Although prone "functional leg length" is a widely used chiropractic tool, it is not a recognized anthropometric technique, since legs are often naturally of unequal length, and measurements in the prone position are not entirely valid estimates of standing X-ray differences. Measurements in the standing position are far more reliable. Another confounding factor is that simply moving the two legs held together and leaning them imperceptibly to one side or the other produces different results. The Activator Methods technique uses leg length checks while prone (Position 1) and with the knees bent to 90 degrees (Position 2). Research shows good intraexaminer reliability and moderate interexaminer reliability with leg length checks in position 1, however no consensus has been met on the accuracy of leg length checks in position 1.

== Utilization and criticism ==

In 2003, the National Board of Chiropractic Examiners found that 69.9% of chiropractors used the technique, and 23.9% of patients received it. The majority of U.S. chiropractic schools and some schools in other countries teach the AMCT method, and an estimated 45,000 chiropractors worldwide use AMCT or some part of the technique.
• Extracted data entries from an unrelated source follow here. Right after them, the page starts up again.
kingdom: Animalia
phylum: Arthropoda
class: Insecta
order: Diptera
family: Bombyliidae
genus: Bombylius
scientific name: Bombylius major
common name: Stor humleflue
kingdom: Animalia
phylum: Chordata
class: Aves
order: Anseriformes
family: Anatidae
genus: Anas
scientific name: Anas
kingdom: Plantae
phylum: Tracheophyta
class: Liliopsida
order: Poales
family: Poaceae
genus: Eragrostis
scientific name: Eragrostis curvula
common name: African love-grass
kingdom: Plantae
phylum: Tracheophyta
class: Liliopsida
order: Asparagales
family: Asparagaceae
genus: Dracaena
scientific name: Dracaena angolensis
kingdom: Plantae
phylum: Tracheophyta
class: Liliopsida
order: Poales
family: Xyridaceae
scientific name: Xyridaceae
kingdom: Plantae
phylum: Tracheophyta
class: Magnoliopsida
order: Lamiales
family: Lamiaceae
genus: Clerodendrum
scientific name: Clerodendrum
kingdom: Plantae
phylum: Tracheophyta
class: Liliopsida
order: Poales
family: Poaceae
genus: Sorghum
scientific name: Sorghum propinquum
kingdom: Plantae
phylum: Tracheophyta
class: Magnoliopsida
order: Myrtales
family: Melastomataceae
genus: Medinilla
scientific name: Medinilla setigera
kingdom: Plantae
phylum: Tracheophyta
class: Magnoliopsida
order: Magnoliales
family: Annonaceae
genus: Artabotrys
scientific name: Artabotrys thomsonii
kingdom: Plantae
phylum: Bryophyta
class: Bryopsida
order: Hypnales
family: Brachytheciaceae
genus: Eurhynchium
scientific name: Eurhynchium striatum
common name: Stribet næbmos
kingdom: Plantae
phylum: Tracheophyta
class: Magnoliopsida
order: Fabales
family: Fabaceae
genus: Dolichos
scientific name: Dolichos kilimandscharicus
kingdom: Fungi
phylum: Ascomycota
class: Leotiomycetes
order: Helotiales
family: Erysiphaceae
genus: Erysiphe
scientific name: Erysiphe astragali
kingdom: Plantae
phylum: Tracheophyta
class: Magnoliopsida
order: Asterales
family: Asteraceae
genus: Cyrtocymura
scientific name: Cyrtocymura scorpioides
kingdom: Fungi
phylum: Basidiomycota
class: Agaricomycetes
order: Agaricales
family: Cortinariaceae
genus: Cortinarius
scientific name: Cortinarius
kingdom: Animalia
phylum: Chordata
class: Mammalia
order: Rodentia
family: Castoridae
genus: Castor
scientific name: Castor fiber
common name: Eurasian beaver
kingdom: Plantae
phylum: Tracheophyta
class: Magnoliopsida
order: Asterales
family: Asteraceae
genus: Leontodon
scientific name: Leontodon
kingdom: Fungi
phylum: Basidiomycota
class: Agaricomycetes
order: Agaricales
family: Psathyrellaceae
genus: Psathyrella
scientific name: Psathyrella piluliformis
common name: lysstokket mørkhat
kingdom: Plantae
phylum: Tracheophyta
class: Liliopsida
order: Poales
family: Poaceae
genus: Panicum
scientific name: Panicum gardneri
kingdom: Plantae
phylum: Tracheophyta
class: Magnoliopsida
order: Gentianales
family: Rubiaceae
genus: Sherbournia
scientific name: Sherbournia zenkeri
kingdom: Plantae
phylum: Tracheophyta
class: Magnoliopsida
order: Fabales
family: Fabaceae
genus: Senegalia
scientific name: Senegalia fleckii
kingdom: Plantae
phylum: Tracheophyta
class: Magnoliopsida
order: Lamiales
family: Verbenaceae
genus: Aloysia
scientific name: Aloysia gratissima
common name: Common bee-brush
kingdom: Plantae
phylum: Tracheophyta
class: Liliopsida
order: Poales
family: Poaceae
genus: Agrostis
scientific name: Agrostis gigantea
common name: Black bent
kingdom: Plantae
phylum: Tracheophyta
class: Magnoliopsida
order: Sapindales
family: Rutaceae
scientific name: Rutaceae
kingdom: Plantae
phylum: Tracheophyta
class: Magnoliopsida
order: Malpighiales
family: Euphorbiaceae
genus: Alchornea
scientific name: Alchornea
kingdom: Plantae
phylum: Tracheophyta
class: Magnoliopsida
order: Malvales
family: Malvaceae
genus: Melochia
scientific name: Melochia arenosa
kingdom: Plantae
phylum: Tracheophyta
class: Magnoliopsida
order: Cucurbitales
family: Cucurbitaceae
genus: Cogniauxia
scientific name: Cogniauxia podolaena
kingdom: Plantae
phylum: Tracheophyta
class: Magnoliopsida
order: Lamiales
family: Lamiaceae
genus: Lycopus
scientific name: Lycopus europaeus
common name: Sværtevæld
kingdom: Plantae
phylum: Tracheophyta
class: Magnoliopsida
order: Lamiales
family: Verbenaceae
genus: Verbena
In 2001, the Chiropractors' Association of Saskatchewan considered the device "useless" and prohibited its use, a ban that was disputed in court. The ban was lifted in 2003. Its use has been criticized: "Activator Methods thus piles one dubious concept upon another. Its leg-length tests have not been demonstrated to be reliable or to yield significant data. Nor is there any reason to believe that 'pelvic deficiency' or its associated 'subluxations' are pathologic conditions." "Activator Methods Chiropractic Technique is a nonsensical diagnostic and treatment system centered on the notion that leg-length analysis can locate subluxations and determine when to adjust the spine."